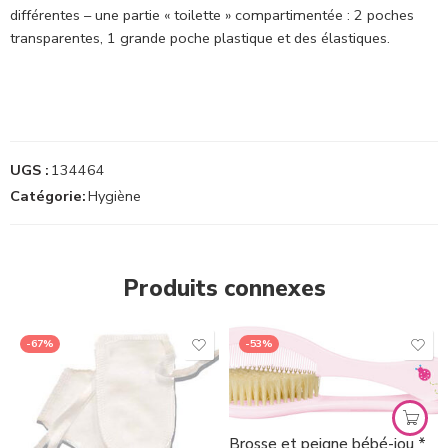
différentes – une partie « toilette » compartimentée : 2 poches
transparentes, 1 grande poche plastique et des élastiques.
UGS :
134464
Catégorie:
Hygiène
Produits connexes
-67%
-53%
Brosse et peigne bébé-jou *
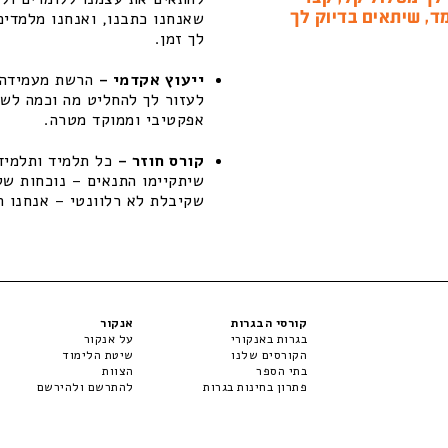
ד, שיתאים בדיוק לך
שאנחנו כתבנו, ואנחנו מלמדים
לך זמן.
ייעוץ אקדמי –
הרשת מעמידה ל
לעזור לך להחליט מה וכמה לשפ
אפקטיבי וממוקד מטרה.
קורס חוזר –
כל תלמיד ותלמידה
שקיבלת לא רלוונטי – אנחנו ת
קורסי הבגרות
אנקור
בגרות באנקורי
על אנקור
הקורסים שלנו
שיטת הלימוד
בתי הספר
הצוות
פתרון בחינות בגרות
להתרשם ולהירשם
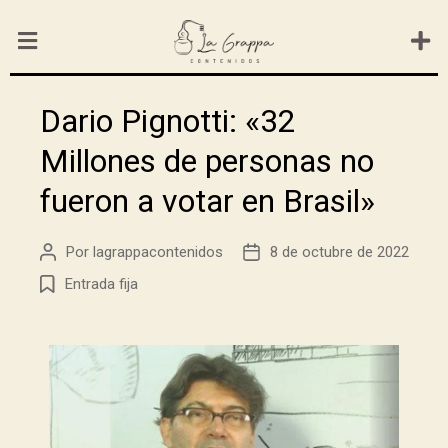
Dario Pignotti: «32
Millones de personas no
fueron a votar en Brasil»
Por
lagrappacontenidos
8 de octubre de 2022
Entrada fija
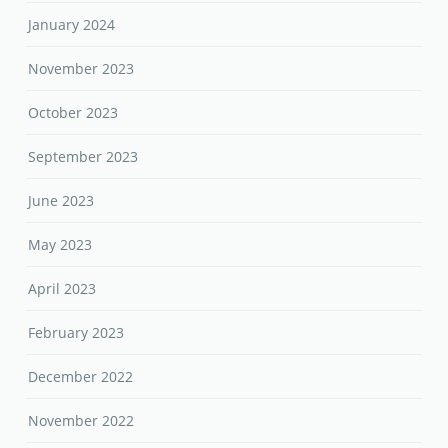
January 2024
November 2023
October 2023
September 2023
June 2023
May 2023
April 2023
February 2023
December 2022
November 2022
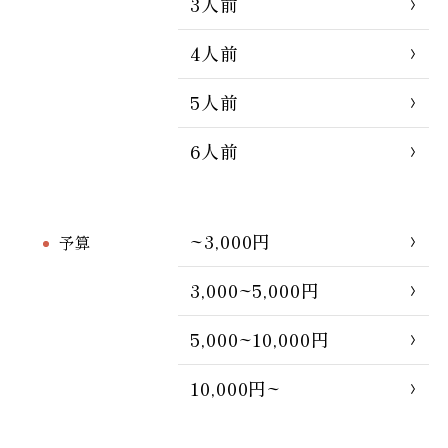
3人前
4人前
5人前
6人前
~3,000円
予算
3,000~5,000円
5,000~10,000円
10,000円~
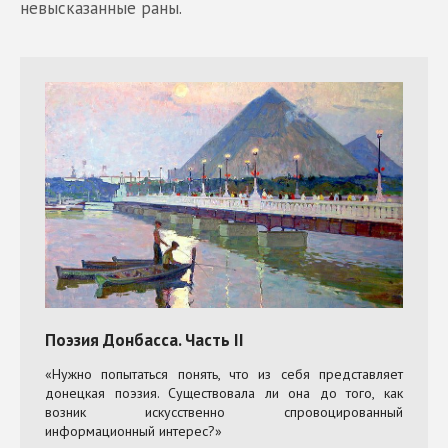
невысказанные раны.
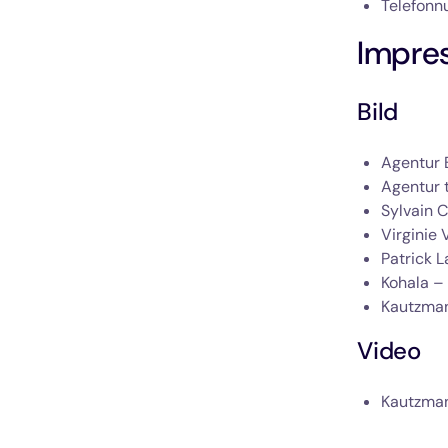
Telefonn
Impre
Bild
Agentur 
Agentur 
Sylvain
Virginie 
Patrick L
Kohala –
Kautzman
Video
Kautzman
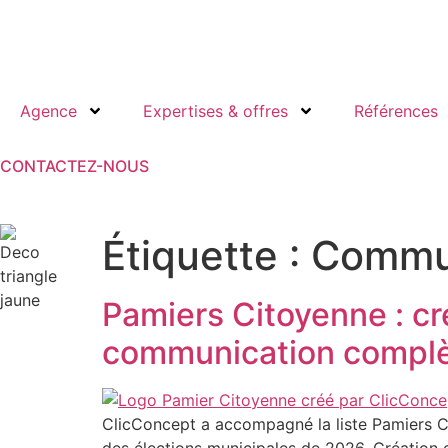
Agence
Expertises & offres
Références
CONTACTEZ-NOUS
Étiquette :
Commu
Pamiers Citoyenne : cr
communication compl
ClicConcept a accompagné la liste Pamiers Ci
des élections municipales de 2026. Création d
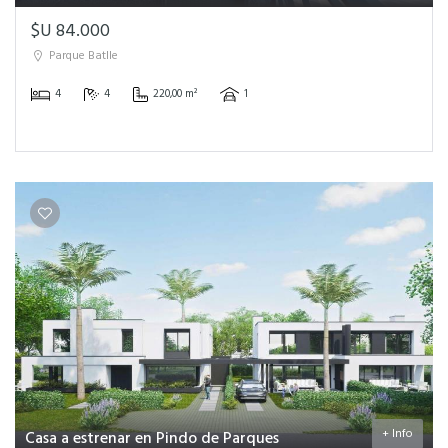
$U 84.000
Parque Batlle
4
4
220,00 m²
1
+ Info
Casa a estrenar en Pindo de Parques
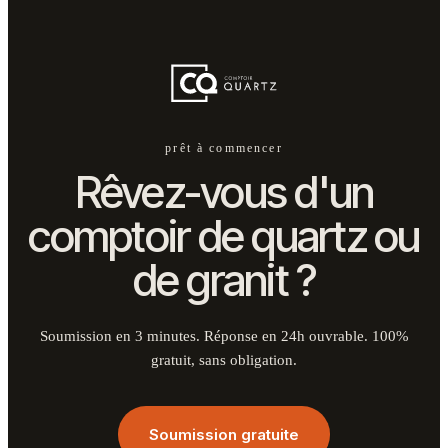
prêt à commencer
Rêvez-vous d'un
comptoir de quartz ou
de granit ?
Soumission en 3 minutes. Réponse en 24h ouvrable. 100%
gratuit, sans obligation.
Soumission gratuite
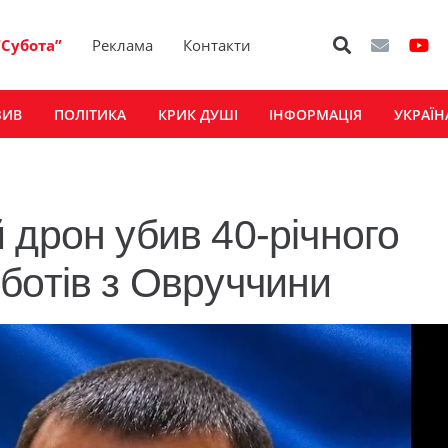
“Субота”
Реклама
Контакти
ЗИВ
ПОЛІТИКА
КРИК ДУШІ
ІНФОРМАЦІЯ
УКРАЇН
 дрон убив 40-річного
ботів з Овруччини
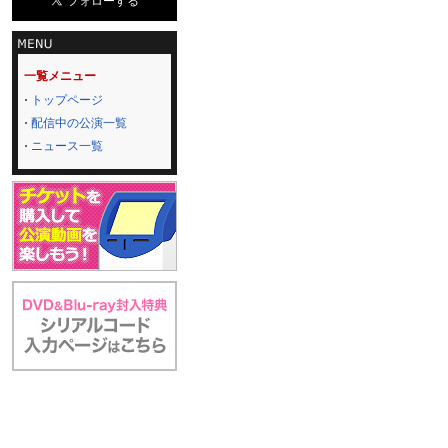
一覧メニュー
トップページ
配信中の公演一覧
ニュース一覧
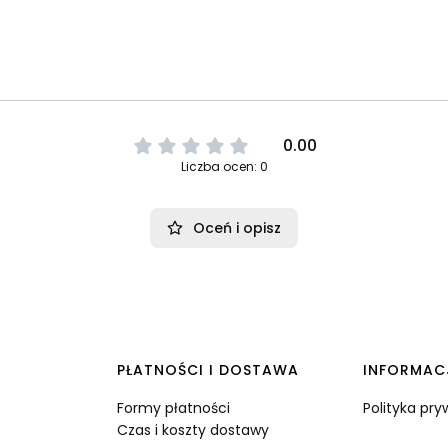
0.00
Liczba ocen: 0
Oceń i opisz
PŁATNOŚCI I DOSTAWA
INFORMAC
Formy płatności
Polityka pr
Czas i koszty dostawy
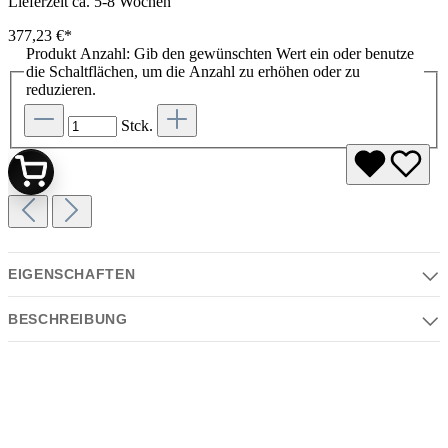
Lieferzeit ca. 5-8 Wochen
377,23 €*
Produkt Anzahl: Gib den gewünschten Wert ein oder benutze
die Schaltflächen, um die Anzahl zu erhöhen oder zu
reduzieren.
Stck.
EIGENSCHAFTEN
BESCHREIBUNG
Eigenschaften
Serie | Farben | Material | Design
Beschreibung
Serie:
MILANO
, Plug & Play
Der Tubes Radiatori MILANO Plug&Play ist ein eleganter,
senkrechter Stand-Design-Heizkörper in Elektroversion, der Wärme
Farbe:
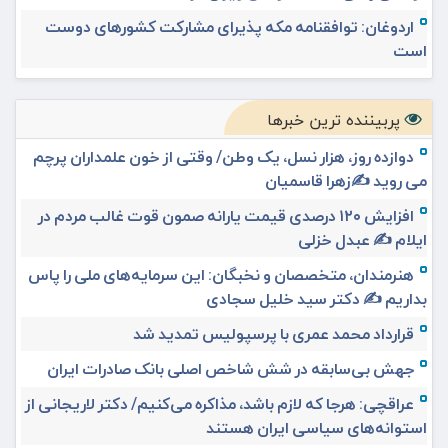
اردوغان: توافقنامه مکه پذیرای مشارکت کشورهای دوست
است
پربیننده ترین خبرها
دوازده روز، هزار نسل، یک وطن/ وقتی از خون علمداران پرچم
می روید ✍️زهرا قاسمیان
افزایش ۱۲۰ درصدی قیمت یارانه صمون قوت غالب مردم در
ایلام ✍️ عبدل خزلی
هنرمندان، متخصصان و نخبگان: این سرمایه‌های ملی را پاس
بداریم ✍️ دکتر سید خلیل سجادی
قرارداد محمد عمری با پرسپولیس تمدید شد
جهش بی‌سابقه در شش شاخص اصلی بانک صادرات ایران
عراقچی: هرجا که لازم باشد، مذاکره می‌کنیم/ دکتر لاریجانی از
استوانه‌های سیاسی ایران هستند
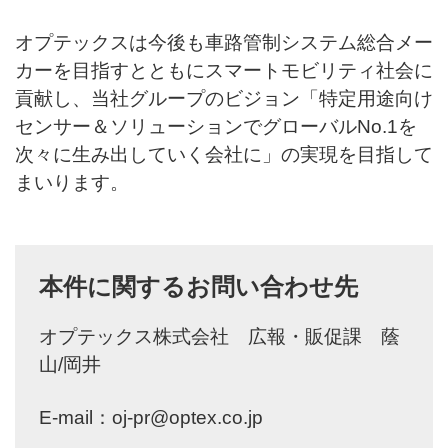
オプテックスは今後も車路管制システム総合メー
カーを目指すとともにスマートモビリティ社会に
貢献し、当社グループのビジョン「特定用途向け
センサー＆ソリューションでグローバルNo.1を
次々に生み出していく会社に」の実現を目指して
まいります。
本件に関するお問い合わせ先
オプテックス株式会社 広報・販促課 蔭
山/岡井
E-mail：
oj-pr@optex.co.jp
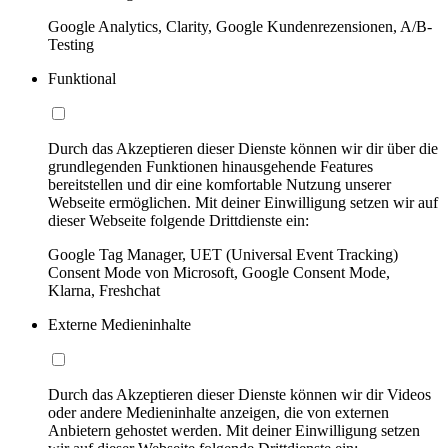
Google Analytics, Clarity, Google Kundenrezensionen, A/B-
Testing
Funktional
Durch das Akzeptieren dieser Dienste können wir dir über die
grundlegenden Funktionen hinausgehende Features
bereitstellen und dir eine komfortable Nutzung unserer
Webseite ermöglichen. Mit deiner Einwilligung setzen wir auf
dieser Webseite folgende Drittdienste ein:
Google Tag Manager, UET (Universal Event Tracking)
Consent Mode von Microsoft, Google Consent Mode,
Klarna, Freshchat
Externe Medieninhalte
Durch das Akzeptieren dieser Dienste können wir dir Videos
oder andere Medieninhalte anzeigen, die von externen
Anbietern gehostet werden. Mit deiner Einwilligung setzen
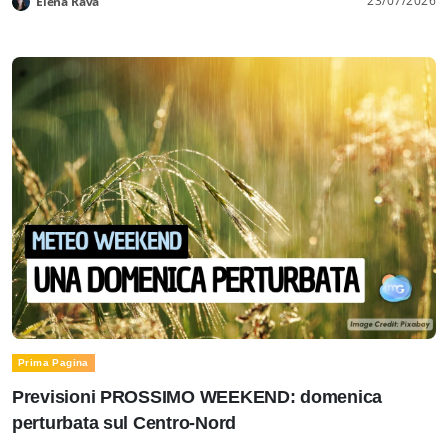
23/07/2026
Elena Rava
Prima Pagina
Previsioni PROSSIMO WEEKEND: domenica
perturbata sul Centro-Nord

★ ★ ★ ★

Render the lines from the first one through the line with "להתרשם ולהירשם" as a Markdown table with the columns Row and Line. Leave out the pictures and any blank lines.

| Row | Line |
|---|---|
| 1 | différentes – une partie « toilette » compartimentée : 2 poches |
| 2 | transparentes, 1 grande poche plastique et des élastiques. |
| 3 | UGS : |
| 4 | 134464 |
| 5 | Catégorie: |
| 6 | Hygiène |
| 7 | Produits connexes |
| 8 | -67% |
| 9 | -53% |
| 10 | Brosse et peigne bébé-jou * |
| 11 | ד, שיתאים בדיוק לך |
| 12 | שאנחנו כתבנו, ואנחנו מלמדים |
| 13 | לך זמן. |
| 14 | ייעוץ אקדמי – |
| 15 | הרשת מעמידה ל |
| 16 | לעזור לך להחליט מה וכמה לשפ |
| 17 | אפקטיבי וממוקד מטרה. |
| 18 | קורס חוזר – |
| 19 | כל תלמיד ותלמידה |
| 20 | שקיבלת לא רלוונטי – אנחנו ת |
| 21 | קורסי הבגרות |
| 22 | אנקור |
| 23 | בגרות באנקורי |
| 24 | על אנקור |
| 25 | הקורסים שלנו |
| 26 | שיטת הלימוד |
| 27 | בתי הספר |
| 28 | הצוות |
| 29 | פתרון בחינות בגרות |
| 30 | להתרשם ולהירשם |